We didn’t have the ability to do much damage.

It would have been hard to get into a situation where you could publicly embarrass your company.

Forget about a lack of social media, I didn’t even have access to a computer in my first career job.   All my letters had to be typed by my manager’s intimidating secretary.

My biggest fear was putting the wrong number into the fax machine and potentially sending a sales proposal to a completely unrelated company.

And if I wanted to bad mouth my company, I didn’t have Medium to write a public letter to my CEO.  I couldn’t rate the company for future employees to see on Glassdoor.  How would I have got that message across?  Paid for an advert in The Times?

(As I write this, it makes me feel like I am 102!  It sounds alien even to me, and I was there.  To give you some context, this faraway time was 1993, I probably had a perm and was wearing a cheap suit from Dorothy Perkins)

Over confidence is not unique to the millennial generation.

I cut my teeth on a graduate trainee scheme.  I was in a group of 13 smart and talented peers.

We thought we could change the world.

We were confident that our combined experience of brain numbing holiday jobs, two gap years and a few Saturday jobs made us invincible.  I remember a discussion about how we could fix a failing division.  We felt we were smarter than experienced leaders who had failed up to that point.

It makes me smile now.  Our confidence was impressive but probably hugely misguided.  There were also no avenues open to us to be proven right or wrong.  So we will never know for sure.

Of course we did not have the role models that the millennials have today.  The people in their twenties that are literally changing the world.  I don’t think I could’ve named a business leader when I was starting out.  But nowadays Mark Zuckerberg and his peers are not only accessible whilst they shake up the world we live in, they do it without even wearing a tie!

Dataset content ▸
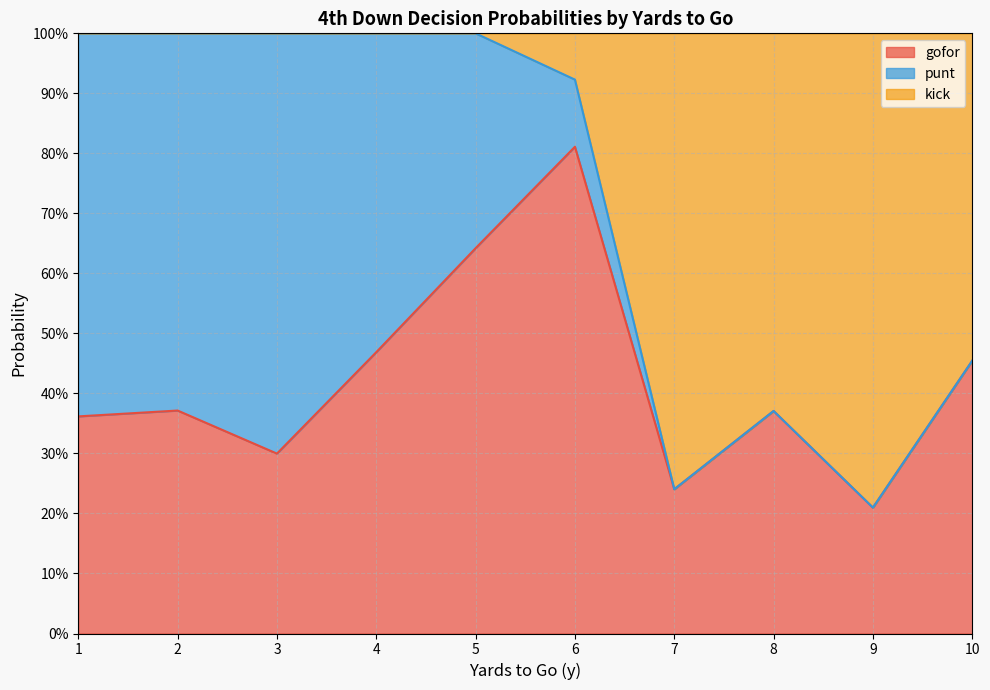

Does the chart display data point markers on the line(s)?

No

Directions for this task ▸
Retype the entire piece recalling a first career job in 1993, word for word.

Solved exercise ▸
We didn’t have the ability to do much damage.

It would have been hard to get into a situation where you could publicly embarrass your company.

Forget about a lack of social media, I didn’t even have access to a computer in my first career job.   All my letters had to be typed by my manager’s intimidating secretary.

My biggest fear was putting the wrong number into the fax machine and potentially sending a sales proposal to a completely unrelated company.

And if I wanted to bad mouth my company, I didn’t have Medium to write a public letter to my CEO.  I couldn’t rate the company for future employees to see on Glassdoor.  How would I have got that message across?  Paid for an advert in The Times?

(As I write this, it makes me feel like I am 102!  It sounds alien even to me, and I was there.  To give you some context, this faraway time was 1993, I probably had a perm and was wearing a cheap suit from Dorothy Perkins)

Over confidence is not unique to the millennial generation.

I cut my teeth on a graduate trainee scheme.  I was in a group of 13 smart and talented peers.

We thought we could change the world.

We were confident that our combined experience of brain numbing holiday jobs, two gap years and a few Saturday jobs made us invincible.  I remember a discussion about how we could fix a failing division.  We felt we were smarter than experienced leaders who had failed up to that point.

It makes me smile now.  Our confidence was impressive but probably hugely misguided.  There were also no avenues open to us to be proven right or wrong.  So we will never know for sure.

Of course we did not have the role models that the millennials have today.  The people in their twenties that are literally changing the world.  I don’t think I could’ve named a business leader when I was starting out.  But nowadays Mark Zuckerberg and his peers are not only accessible whilst they shake up the world we live in, they do it without even wearing a tie!